Figure 2. Electrophoretic karyotype diversity in accessory chromosomes among eight resequenced Swiss Zymoseptoria tritici isolates compared to the reference isolate IPO323.

Chromosomal bands were separated by CHEF gel electrophoresis. The size marker is Saccharomyces cerevisiae chromosomes (Sc).

Table 1. Illumina resequencing and assembly statistics of Zymoseptoria tritici isolates from the Swiss population.

The read depth from the resequencing data of 9 Swiss isolates mapped against the reference genome did not suggest any disomic chromosomes (i.e. doubled read depth for a particular chromosome). However, the different isolates varied greatly in gene content on accessory chromosomes. Four isolates (3C4, 3D1, 3F5 and 1A5; Figure 3) showed a nearly complete set of coding sequences compared to the reference genome, with a substantial number of coding sequences present on all 8 accessory chromosomes. Isolate 3D7 contained the smallest complement of accessory chromosome genes, as only four chromosomes showed a substantial proportion of coding sequences to be present. The read mapping to coding regions indicated that accessory chromosomes 14, 19 and 21 likely differ in length among homologous chromosomes (Figure 3). Chromosome 16 was found in all isolates except one. However, chromosome 16 likely differs substantially among isolates due to a large number of deletions compared to the chromosome 16 of the reference genome. Nearly all surveyed 20 kb segments along chromosome 16 showed missing genes in at least some of the resequenced isolates. The strongest variation in coding sequence complements was found among variants of chromosome 14. Isolate 3D1 lacked 149 out of 292 coding sequences, while smaller segments of missing coding sequences were found in six isolates (9G4C, 3B8, 3C4, 3F5, 1E4 and 1A5). The number of missing coding sequences ranged from 18–45 among these six isolates. At one end of chromosome 19, isolate 3B8 showed 46 missing coding sequences out of 220 coding sequences. Similarly, isolates 1A5 and 1E4 showed 31 missing coding sequences out of 155 coding sequences on chromosome 21.

Brief
Copy the passage on Zymoseptoria tritici accessory chromosomes word for word, starting with "Figure 2. Electrophoretic" and going on through "cerevisiae chromosomes (Sc).". The material that comes next is from a different source.

Information given

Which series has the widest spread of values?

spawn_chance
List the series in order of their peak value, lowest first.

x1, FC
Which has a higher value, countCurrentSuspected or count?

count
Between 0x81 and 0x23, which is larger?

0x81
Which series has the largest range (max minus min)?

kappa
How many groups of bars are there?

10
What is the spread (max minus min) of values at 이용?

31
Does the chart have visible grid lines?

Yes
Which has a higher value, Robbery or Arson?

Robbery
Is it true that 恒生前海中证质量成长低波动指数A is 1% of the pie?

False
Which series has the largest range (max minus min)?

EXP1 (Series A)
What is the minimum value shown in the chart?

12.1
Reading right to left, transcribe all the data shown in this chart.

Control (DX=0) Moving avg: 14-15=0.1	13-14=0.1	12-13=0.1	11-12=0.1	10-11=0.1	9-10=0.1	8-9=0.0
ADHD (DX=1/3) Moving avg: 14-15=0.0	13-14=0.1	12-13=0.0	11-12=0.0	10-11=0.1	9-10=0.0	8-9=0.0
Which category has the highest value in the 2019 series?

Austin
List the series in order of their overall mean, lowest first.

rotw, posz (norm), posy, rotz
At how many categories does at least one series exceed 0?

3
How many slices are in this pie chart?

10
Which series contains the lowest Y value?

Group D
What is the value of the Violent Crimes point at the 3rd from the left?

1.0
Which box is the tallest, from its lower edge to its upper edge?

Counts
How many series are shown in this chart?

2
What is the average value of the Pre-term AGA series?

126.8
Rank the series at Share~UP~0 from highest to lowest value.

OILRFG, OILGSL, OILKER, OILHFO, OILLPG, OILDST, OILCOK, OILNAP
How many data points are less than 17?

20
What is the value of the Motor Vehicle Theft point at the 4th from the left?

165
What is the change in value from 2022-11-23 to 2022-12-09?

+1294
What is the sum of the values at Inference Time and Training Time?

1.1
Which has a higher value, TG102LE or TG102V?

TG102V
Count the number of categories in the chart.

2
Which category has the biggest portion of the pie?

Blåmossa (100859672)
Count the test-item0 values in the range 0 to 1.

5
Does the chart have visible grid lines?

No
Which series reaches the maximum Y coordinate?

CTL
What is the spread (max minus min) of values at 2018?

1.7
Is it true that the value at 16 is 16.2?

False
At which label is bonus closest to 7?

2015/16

Solution for this problem
Figure 2. Electrophoretic karyotype diversity in accessory chromosomes among eight resequenced Swiss Zymoseptoria tritici isolates compared to the reference isolate IPO323.

Chromosomal bands were separated by CHEF gel electrophoresis. The size marker is Saccharomyces cerevisiae chromosomes (Sc).